I then naturally posed this ‘riddle’ to all my mates at school, and I don’t think anyone got it.
I tried the same riddle on my daughter a few years back, and she said immediately 'The doctor is his mum" and looked at me like “where was the riddle part?”)
So, what changed? Quite probably, I’d never met a female doctor in the 80s, and maybe never seen one on TV. My daughter had probably met lots by that point, and seen them on TV.
Now, in the 80s, if my sister was considering what she’d want to do in life, would she choose doctor? Probably not. Would my daughter now? Much more likely.
This is one of many reasons why I’ve come to realize quite how important representation is. If you compare media from the 70s/80s/90s to today, you see how much it has changed - despite still having a long way to go. But hopefully more than just white male kids growing up with modern media will see their own potential.
Bringing things back to the original topic for a minute, it’s another reason why hiring a BAME writer might have additional long-term benefits over just that person themselves. Maybe BAME readers will see that person and identify with them, and it might inspire them to get into writing, or to apply for the next job vacancy at RPS or a similar place.
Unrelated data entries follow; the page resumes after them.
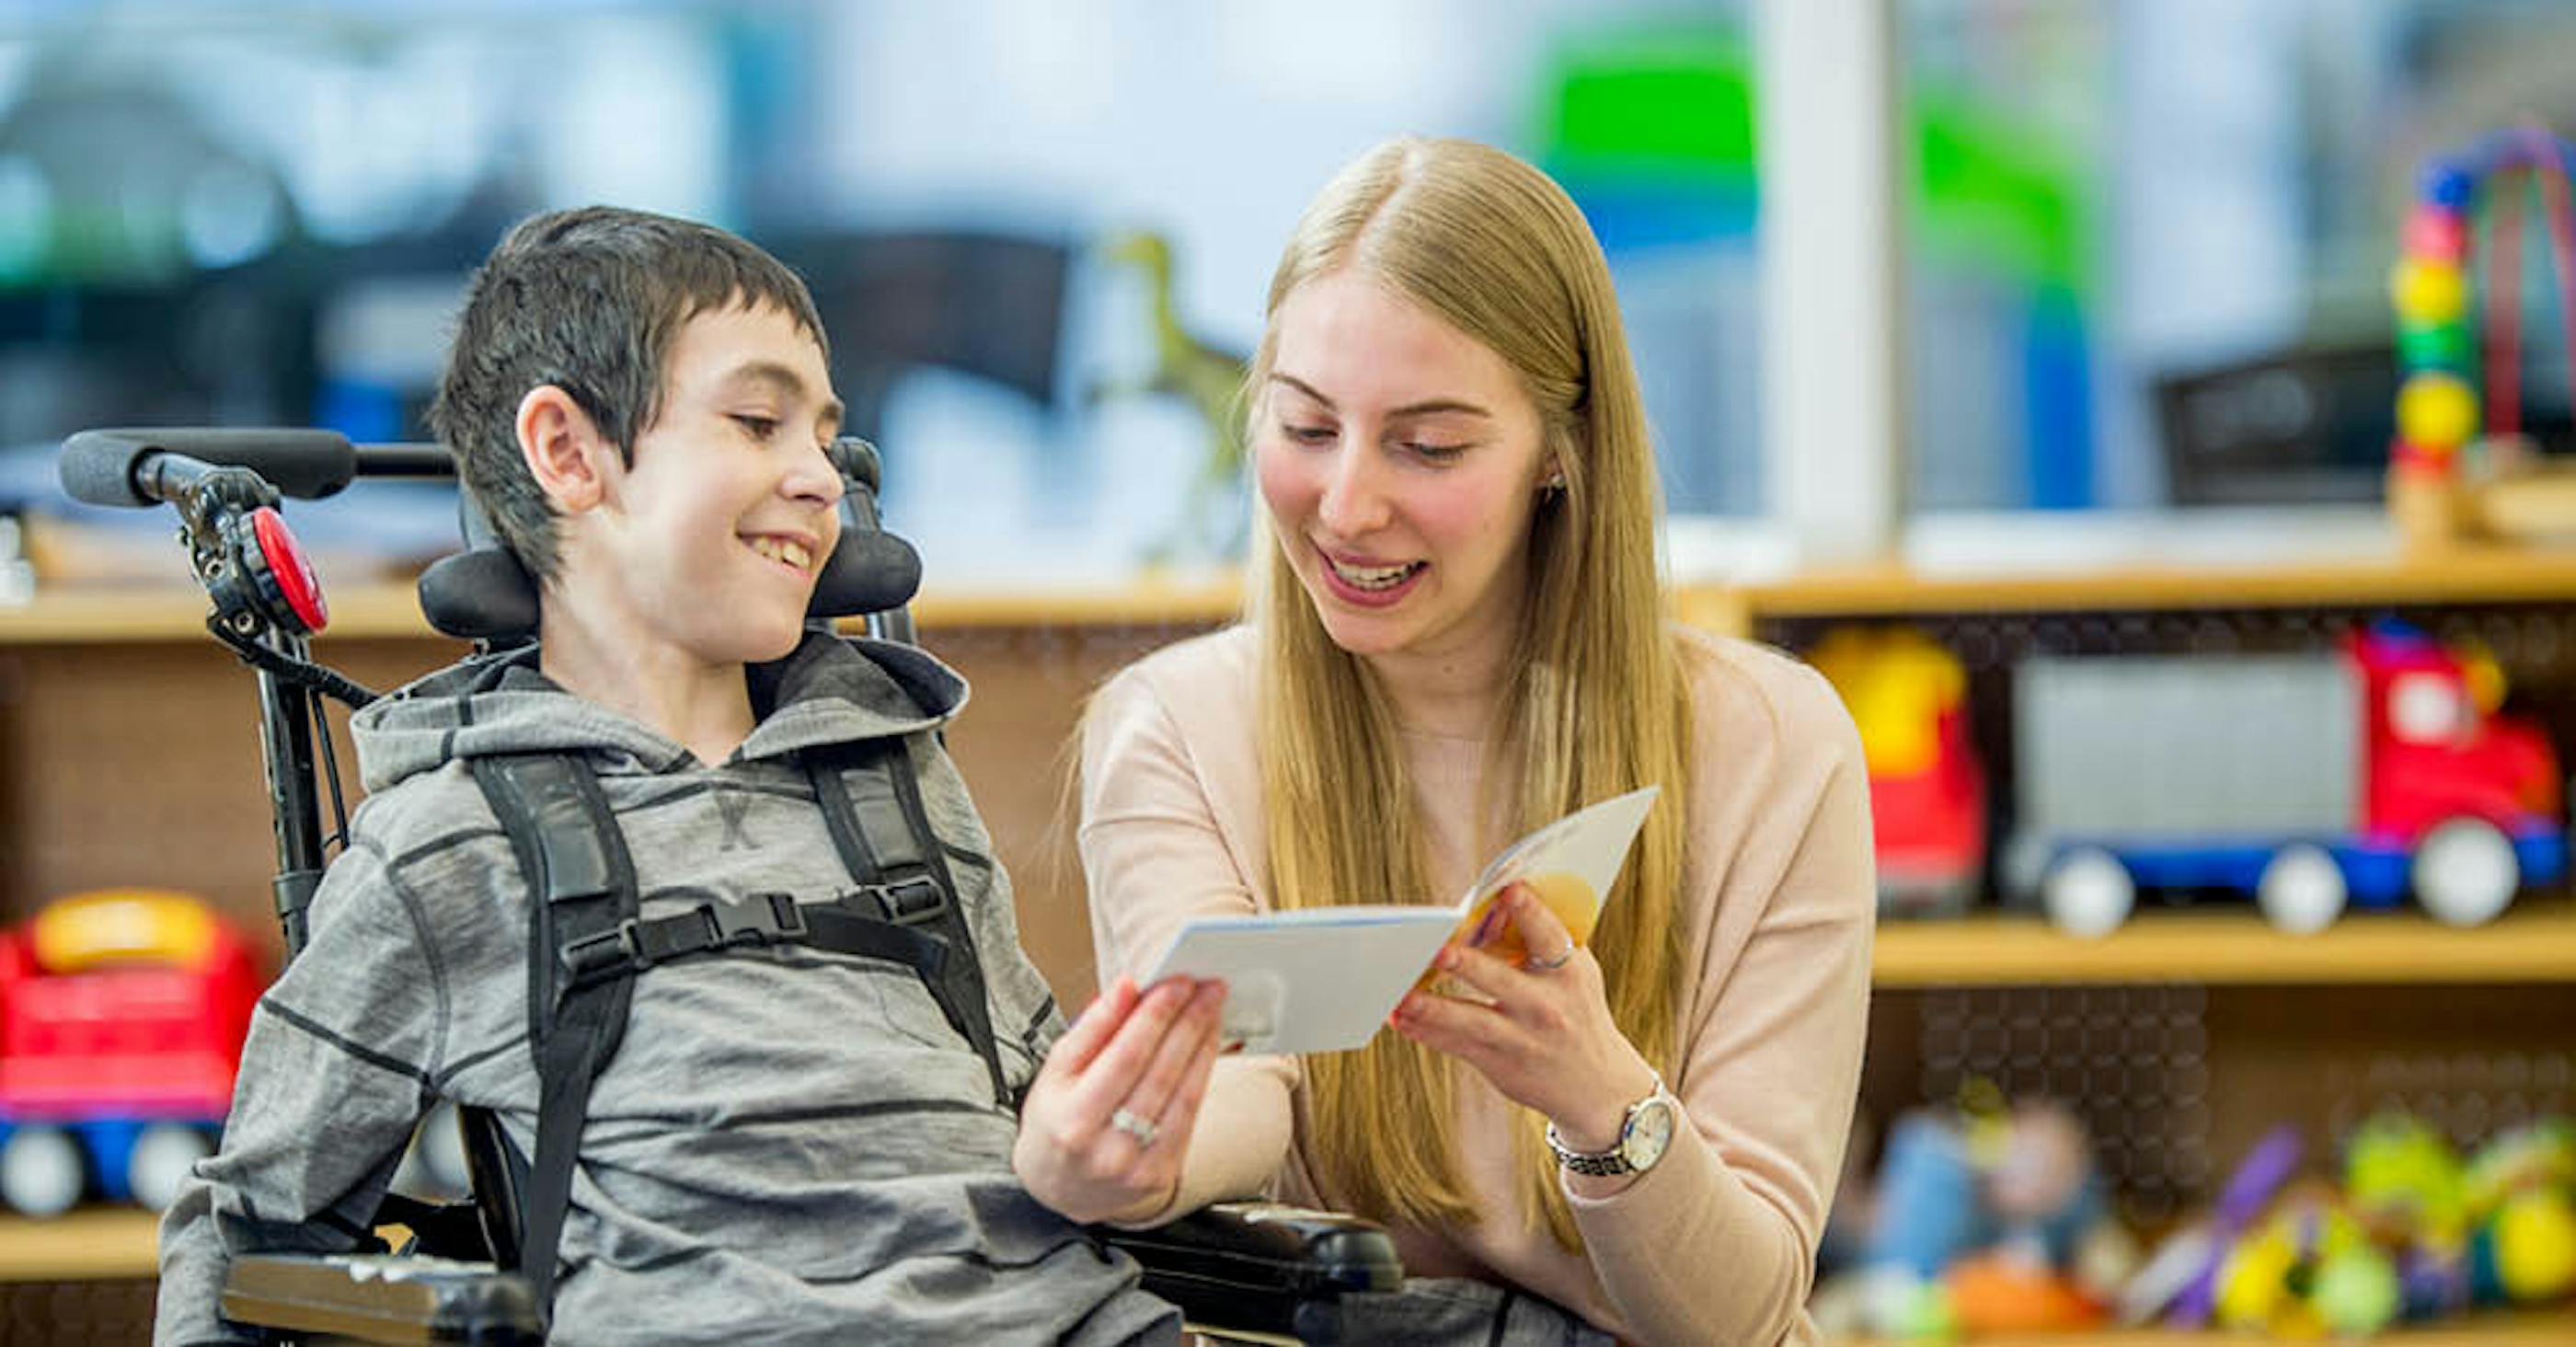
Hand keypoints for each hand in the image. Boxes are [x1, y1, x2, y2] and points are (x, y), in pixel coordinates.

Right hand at [1015, 975, 1226, 1224]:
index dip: (1156, 1016)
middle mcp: (1105, 1149)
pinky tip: (1207, 1045)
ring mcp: (1136, 1167)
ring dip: (1203, 1043)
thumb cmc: (1055, 1121)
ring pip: (1182, 1093)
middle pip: (1160, 1073)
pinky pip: (1190, 1116)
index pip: (1125, 1057)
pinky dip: (1202, 1074)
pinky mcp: (1160, 1175)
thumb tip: (1127, 986)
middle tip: (1207, 987)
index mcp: (1072, 1120)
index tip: (1178, 983)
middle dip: (1189, 1021)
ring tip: (1213, 1008)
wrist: (1059, 1187)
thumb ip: (1092, 1028)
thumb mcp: (1056, 1072)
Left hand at [1390, 883, 1656, 1151]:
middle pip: (1500, 980)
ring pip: (1471, 1020)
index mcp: (1569, 973)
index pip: (1549, 937)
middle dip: (1468, 965)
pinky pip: (1456, 1044)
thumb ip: (1542, 939)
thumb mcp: (1576, 974)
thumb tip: (1493, 901)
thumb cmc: (1575, 1008)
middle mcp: (1545, 1006)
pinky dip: (1425, 1030)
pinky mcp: (1498, 1063)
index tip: (1510, 891)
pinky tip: (1398, 1018)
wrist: (1597, 1085)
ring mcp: (1521, 1038)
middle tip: (1439, 949)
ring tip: (1400, 999)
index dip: (1531, 911)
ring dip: (1433, 1008)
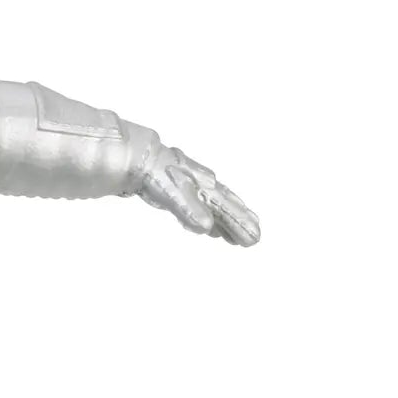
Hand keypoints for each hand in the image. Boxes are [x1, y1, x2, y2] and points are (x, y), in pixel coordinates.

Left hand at [139, 147, 260, 245]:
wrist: (142, 158)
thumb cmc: (159, 176)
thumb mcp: (173, 194)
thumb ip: (190, 210)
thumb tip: (207, 227)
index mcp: (205, 188)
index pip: (227, 209)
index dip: (240, 223)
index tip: (254, 239)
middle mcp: (206, 186)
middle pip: (228, 206)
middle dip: (241, 222)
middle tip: (255, 238)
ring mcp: (196, 187)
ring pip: (218, 206)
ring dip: (229, 222)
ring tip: (240, 237)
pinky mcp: (185, 191)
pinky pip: (204, 206)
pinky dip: (212, 218)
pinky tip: (213, 229)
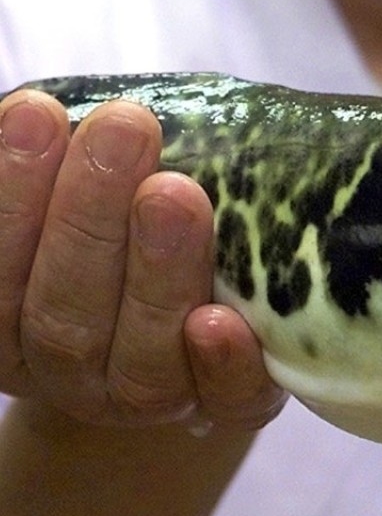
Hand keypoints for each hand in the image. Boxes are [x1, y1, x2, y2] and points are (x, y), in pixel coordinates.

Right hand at [0, 89, 283, 428]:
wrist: (185, 326)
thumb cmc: (125, 243)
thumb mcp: (81, 206)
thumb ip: (68, 171)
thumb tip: (38, 108)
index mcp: (15, 324)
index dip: (10, 196)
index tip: (37, 111)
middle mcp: (73, 369)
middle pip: (63, 314)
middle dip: (89, 216)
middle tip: (124, 129)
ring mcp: (148, 398)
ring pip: (139, 357)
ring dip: (156, 272)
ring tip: (175, 193)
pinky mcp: (227, 408)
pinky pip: (225, 403)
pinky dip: (222, 366)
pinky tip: (219, 322)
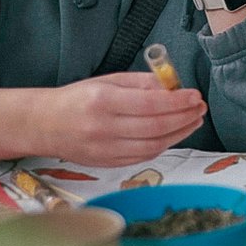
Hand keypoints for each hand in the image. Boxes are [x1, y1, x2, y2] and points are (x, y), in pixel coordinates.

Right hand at [32, 73, 206, 165]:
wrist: (45, 125)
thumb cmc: (78, 99)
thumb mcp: (109, 81)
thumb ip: (142, 83)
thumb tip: (174, 86)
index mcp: (103, 102)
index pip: (150, 104)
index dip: (178, 101)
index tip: (195, 95)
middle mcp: (104, 128)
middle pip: (156, 127)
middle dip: (184, 117)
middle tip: (200, 108)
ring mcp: (105, 150)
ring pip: (153, 145)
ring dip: (180, 133)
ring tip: (194, 120)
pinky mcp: (107, 164)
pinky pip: (143, 156)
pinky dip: (163, 145)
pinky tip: (174, 134)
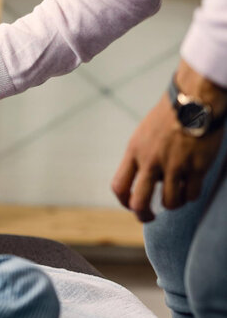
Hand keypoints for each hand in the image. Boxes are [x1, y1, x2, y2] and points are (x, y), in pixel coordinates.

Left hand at [112, 95, 224, 222]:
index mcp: (134, 152)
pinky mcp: (197, 166)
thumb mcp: (143, 134)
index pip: (119, 186)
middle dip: (143, 215)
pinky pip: (191, 194)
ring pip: (169, 202)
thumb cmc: (169, 116)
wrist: (195, 99)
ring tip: (176, 196)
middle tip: (149, 218)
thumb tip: (141, 180)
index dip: (123, 201)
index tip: (131, 205)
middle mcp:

Maybe we’ll discover the next great writer, who otherwise might never have applied.
The way RPS went from no female writers, to one (who suffered a lot of shit from parts of the readership) to having 50% (who hopefully are mostly accepted without a blink) in the space of a few years shows how powerful this can be.
(Anecdote number 2:
My mum’s first job out of university was computer programming. Fortran I think. At that time most of the programmers were female. She left when I was born. (Not much in the way of maternity rights back then). 10 years later when she wanted to return to the workforce, programming had changed to an almost exclusively male profession… so she trained as a teacher. )
Side note: Code.org (coding lessons for kids) says that over 50% of their members are female.